● ACTIVITY:
Whenever a line below includes the word "特徵方法", copy that line.

● DATA RECORDS:

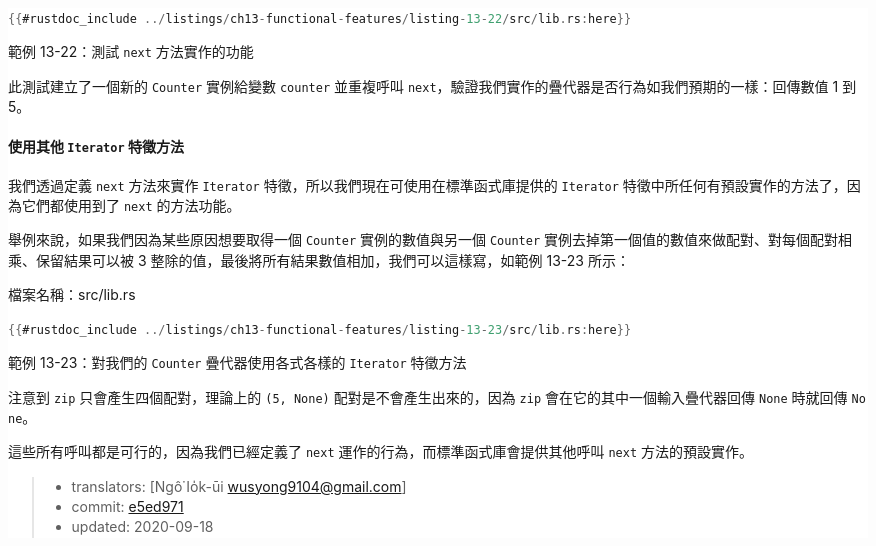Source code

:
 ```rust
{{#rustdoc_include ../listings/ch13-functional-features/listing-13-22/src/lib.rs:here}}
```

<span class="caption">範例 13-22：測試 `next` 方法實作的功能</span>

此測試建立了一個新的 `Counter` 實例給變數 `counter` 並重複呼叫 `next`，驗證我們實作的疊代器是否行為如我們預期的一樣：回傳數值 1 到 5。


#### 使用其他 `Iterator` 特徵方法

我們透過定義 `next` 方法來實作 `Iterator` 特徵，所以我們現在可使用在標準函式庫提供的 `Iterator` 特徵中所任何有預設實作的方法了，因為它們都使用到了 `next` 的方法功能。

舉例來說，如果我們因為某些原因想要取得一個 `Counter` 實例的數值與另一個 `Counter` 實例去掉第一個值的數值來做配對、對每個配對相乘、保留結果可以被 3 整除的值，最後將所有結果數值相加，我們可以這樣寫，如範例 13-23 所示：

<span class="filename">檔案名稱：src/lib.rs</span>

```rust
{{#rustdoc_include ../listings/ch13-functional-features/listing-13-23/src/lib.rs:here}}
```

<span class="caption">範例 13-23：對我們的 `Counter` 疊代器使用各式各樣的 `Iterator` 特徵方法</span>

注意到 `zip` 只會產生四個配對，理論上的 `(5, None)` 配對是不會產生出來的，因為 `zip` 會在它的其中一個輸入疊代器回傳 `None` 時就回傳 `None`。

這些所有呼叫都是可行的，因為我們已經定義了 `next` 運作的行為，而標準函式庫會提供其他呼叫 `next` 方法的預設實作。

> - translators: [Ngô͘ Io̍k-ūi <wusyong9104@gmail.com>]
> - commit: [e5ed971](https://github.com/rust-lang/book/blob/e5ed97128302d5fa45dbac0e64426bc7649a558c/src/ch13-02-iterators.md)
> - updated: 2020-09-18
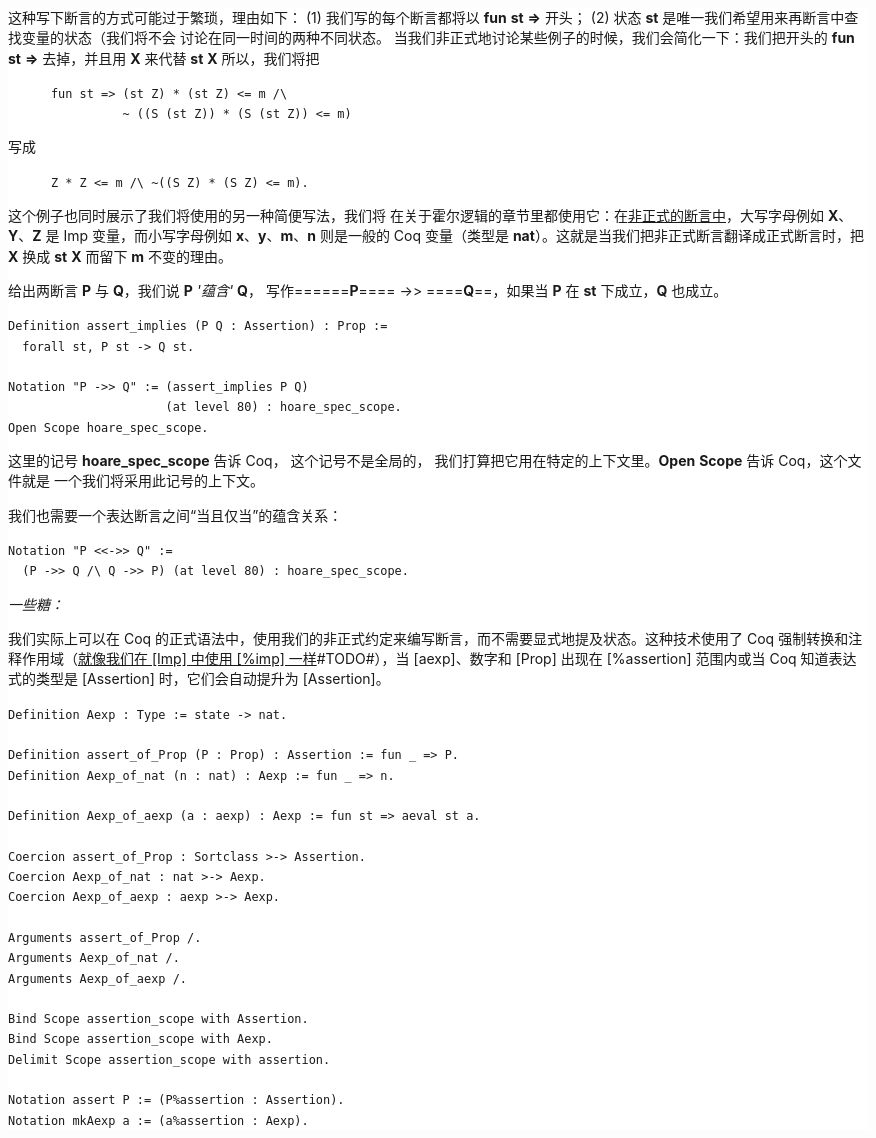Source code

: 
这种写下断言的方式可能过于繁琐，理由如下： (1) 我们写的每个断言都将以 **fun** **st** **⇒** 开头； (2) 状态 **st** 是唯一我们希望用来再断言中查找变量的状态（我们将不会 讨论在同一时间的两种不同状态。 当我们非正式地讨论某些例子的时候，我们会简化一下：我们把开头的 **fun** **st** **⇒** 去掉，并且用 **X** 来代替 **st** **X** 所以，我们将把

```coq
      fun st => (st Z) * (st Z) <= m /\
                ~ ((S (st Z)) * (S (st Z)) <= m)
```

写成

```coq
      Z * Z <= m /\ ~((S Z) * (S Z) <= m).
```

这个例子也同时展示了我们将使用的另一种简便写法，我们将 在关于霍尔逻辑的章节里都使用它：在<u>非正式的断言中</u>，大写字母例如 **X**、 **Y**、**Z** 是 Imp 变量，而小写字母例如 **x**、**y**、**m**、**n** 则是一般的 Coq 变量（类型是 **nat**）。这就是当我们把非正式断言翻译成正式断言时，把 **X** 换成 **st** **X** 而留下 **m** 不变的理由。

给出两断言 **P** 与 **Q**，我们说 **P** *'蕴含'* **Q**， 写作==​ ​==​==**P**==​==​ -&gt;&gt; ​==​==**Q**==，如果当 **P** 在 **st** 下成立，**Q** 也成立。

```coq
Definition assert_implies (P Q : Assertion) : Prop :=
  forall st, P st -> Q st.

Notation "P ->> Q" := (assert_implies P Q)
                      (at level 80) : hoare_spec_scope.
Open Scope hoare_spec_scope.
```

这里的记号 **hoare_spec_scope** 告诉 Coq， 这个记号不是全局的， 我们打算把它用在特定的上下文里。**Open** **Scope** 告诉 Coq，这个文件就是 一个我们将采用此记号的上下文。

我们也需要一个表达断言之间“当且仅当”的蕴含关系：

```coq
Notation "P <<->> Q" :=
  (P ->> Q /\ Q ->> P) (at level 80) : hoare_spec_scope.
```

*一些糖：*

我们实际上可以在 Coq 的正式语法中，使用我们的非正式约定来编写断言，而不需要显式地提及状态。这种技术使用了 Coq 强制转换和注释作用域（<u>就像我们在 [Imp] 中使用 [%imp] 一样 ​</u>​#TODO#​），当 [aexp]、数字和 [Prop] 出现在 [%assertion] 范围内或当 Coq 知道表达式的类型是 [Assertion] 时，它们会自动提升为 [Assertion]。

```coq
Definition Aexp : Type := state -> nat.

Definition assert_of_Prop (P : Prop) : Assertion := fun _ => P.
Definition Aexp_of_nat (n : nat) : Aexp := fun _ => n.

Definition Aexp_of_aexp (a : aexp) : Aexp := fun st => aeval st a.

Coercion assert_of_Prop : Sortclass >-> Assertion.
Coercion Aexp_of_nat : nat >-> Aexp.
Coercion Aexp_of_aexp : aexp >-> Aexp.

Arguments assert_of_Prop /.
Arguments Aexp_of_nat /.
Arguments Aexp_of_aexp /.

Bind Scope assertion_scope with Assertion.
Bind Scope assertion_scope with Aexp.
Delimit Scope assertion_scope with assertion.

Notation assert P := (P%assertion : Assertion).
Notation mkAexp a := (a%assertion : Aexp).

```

● OUTPUT OF THE TASK:
#### 使用其他 `Iterator` 特徵方法
<span class="caption">範例 13-23：對我們的 `Counter` 疊代器使用各式各樣的 `Iterator` 特徵方法</span>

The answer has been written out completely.